- DOCUMENT EXCERPT -
-----

Ted Malcolm recalled this story about working in Mountain View:

“Working at Continental Device, a semiconductor spin off from Hughes Semi, in 1961 thru 1965. When VP Jim Hines called a mgt. meeting and announced that we were no longer to gather at a local watering hole for lunch or after work. The reason given was because of what he had learned, about Fairchild, during a recent visit up north to the Wagon Wheel restaurant. At that time Fairchild was the enemy up north and the "wheel" was their local watering hole. We were using the alloy process with 1 1/8 wafers which did not yield many DO7 size die. The planar process began to be used after obtaining a license from Fairchild.”

“Being interviewed by plant mgr. Fred Bialeck in 1965 and being shown what he referred to as the most important piece of paper in his office. On it were the names of his key people and the areas of the factory where they had experience. No wonder they called it ‘the academy’.”

For Carl, National Semiconductor was the center of the analog world.

“I second sourced some of the National stuff and worked on proprietary designs, but secretly dreamed of working at National. Then one day I got a phone call out of the blue from Dobkin, who had somehow heard of me, and wanted to meet over lunch. I can still see and smell the huge mushroom salad I was eating when he asked me if was interested in working at National. Amelco sent the president in to talk me out of leaving, but he was the third president in 18 months, and the Amelco ship was sinking, so I waved goodbye and never looked back.”

“I remember Dobkin showing me to my office, pointing at the phone, and telling me I would be fielding most of the customer calls on National linear ICs. Not long after, the Army called, wanting to know if National would design a timer for the Grasshopper anti-personal mine such that the bomb would explode horizontally right at waist height after it jumped out of the ground. I told them to take their bomb and shove it. When I told Dobby what transpired, he stared at me for a second, then said ‘OK’.”

“We designed whatever the hell we wanted, and got it right most of the time. I got to correct Dobkin and Widlar from time to time, so we fed off each other to make stuff happen, but in my mind those two remained firmly on an imaginary pedestal.”

In 1981, Dobkin, Widlar, Swanson, Hollins and Welling left National to start Linear Technology. The split was not amicable and lawsuits were plentiful. Carl was still at National.

-----

- REQUIREMENT A -
In the semiconductor recollections, who left National in 1981 to start Linear Technology?

-----

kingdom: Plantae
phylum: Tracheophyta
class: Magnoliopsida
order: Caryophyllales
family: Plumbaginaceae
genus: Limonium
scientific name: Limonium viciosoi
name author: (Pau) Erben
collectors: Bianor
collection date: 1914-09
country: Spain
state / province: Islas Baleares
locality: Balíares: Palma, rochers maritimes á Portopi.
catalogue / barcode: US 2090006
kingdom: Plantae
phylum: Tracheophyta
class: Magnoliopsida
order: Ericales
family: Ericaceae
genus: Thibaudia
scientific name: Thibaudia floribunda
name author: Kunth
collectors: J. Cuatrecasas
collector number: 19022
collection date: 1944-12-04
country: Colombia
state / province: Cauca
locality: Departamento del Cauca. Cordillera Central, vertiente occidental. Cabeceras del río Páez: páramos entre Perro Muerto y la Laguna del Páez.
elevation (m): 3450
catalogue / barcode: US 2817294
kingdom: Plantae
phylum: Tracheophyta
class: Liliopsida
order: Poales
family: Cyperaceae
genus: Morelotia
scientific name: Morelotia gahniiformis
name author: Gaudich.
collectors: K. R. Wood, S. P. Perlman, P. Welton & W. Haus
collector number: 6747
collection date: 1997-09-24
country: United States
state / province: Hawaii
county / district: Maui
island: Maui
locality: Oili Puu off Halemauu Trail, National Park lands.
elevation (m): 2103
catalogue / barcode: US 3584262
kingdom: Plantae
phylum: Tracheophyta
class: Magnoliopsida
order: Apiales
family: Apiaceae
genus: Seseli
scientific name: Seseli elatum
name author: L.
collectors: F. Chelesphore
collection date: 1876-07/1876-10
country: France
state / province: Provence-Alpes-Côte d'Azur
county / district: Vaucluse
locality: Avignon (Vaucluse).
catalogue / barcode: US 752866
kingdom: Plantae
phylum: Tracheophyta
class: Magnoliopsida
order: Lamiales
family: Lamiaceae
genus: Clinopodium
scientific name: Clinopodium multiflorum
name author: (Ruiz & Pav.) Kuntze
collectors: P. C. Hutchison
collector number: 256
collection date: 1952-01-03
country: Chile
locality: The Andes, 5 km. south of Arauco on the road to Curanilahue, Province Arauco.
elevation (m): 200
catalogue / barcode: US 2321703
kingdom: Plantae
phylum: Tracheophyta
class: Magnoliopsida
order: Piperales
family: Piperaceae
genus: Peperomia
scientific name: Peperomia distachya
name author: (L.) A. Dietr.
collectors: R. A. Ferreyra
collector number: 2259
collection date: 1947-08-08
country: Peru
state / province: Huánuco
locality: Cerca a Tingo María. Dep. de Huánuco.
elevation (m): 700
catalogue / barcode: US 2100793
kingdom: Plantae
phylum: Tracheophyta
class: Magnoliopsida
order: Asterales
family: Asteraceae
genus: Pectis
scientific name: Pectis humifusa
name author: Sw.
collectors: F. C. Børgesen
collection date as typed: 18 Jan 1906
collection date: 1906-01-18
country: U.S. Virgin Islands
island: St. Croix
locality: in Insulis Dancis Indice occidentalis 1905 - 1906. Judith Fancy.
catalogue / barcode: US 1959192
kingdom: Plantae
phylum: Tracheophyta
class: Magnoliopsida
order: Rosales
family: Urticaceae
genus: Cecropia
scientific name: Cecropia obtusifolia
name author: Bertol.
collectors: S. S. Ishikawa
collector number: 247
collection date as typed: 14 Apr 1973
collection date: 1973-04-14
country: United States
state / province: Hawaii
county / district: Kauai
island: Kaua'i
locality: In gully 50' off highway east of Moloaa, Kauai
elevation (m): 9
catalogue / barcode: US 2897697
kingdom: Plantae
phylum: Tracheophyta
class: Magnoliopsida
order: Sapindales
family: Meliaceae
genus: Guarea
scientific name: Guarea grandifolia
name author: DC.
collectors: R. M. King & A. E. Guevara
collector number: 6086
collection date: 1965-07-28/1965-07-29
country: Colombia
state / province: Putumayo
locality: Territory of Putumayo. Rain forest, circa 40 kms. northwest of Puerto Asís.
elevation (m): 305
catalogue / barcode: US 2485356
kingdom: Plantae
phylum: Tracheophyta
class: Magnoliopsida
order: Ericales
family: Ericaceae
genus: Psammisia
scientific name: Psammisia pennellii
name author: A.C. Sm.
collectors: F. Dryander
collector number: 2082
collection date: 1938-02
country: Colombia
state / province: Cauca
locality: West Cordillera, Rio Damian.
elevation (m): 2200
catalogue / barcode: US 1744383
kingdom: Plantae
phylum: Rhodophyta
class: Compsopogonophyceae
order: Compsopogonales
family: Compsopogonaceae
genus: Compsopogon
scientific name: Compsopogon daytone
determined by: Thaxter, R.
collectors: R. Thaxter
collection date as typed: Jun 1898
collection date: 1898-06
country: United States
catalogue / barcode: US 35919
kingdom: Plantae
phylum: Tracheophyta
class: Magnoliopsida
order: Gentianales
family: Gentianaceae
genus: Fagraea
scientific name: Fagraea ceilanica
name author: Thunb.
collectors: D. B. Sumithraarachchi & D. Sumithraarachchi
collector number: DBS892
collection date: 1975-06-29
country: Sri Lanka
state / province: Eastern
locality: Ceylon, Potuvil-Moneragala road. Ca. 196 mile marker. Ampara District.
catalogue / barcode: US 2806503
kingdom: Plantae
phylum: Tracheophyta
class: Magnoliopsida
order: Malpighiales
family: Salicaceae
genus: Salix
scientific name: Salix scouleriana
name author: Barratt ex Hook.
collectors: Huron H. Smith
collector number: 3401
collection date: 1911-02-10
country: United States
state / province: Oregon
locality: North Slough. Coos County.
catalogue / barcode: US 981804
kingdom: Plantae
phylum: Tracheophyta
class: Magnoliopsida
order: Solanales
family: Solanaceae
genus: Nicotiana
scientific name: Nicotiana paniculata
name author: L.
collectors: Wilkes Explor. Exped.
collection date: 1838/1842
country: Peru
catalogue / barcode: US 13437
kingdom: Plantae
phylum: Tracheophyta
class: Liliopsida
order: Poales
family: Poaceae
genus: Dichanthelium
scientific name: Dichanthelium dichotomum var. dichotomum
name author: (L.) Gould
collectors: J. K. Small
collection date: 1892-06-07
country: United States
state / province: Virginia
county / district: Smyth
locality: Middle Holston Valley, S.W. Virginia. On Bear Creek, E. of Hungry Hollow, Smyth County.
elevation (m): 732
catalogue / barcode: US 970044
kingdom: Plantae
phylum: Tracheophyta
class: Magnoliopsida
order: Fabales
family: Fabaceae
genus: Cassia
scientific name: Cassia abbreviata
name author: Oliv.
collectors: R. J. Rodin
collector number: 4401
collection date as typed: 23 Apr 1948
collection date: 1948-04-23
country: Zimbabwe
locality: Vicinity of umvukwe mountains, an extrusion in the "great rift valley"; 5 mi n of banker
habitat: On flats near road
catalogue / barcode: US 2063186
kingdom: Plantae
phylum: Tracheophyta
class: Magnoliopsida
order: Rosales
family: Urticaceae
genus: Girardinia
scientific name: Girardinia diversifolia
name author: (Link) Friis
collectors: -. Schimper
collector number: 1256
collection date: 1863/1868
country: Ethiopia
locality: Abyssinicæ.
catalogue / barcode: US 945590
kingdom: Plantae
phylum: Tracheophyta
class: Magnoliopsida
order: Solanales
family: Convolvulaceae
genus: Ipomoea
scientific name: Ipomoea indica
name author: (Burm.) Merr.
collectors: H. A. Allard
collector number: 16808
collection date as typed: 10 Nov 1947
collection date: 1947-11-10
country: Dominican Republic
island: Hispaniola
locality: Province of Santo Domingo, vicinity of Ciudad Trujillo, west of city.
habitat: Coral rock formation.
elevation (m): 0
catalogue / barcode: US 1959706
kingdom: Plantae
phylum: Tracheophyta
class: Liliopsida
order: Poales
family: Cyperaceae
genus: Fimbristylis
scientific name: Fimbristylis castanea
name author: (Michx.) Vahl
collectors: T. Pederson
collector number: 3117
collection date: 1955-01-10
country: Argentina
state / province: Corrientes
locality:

-----

- REQUIREMENT B -
Please write out the lines of the listing, starting with the line that contains "genus: Peperomia" and going on through the line that contains "order: Asterales". Replace "locality" with "site", keep everything else unchanged, and give only those lines.

- CORRECT ANSWER A -
Dobkin, Widlar, Swanson, Hollins and Welling

- CORRECT ANSWER B -
genus: Peperomia
scientific name: Peperomia distachya
name author: (L.) A. Dietr.
collectors: R. A. Ferreyra
collector number: 2259
collection date: 1947-08-08
country: Peru
state / province: Huánuco
site: Cerca a Tingo María. Dep. de Huánuco.
elevation (m): 700
catalogue / barcode: US 2100793
kingdom: Plantae
phylum: Tracheophyta
class: Magnoliopsida
order: Asterales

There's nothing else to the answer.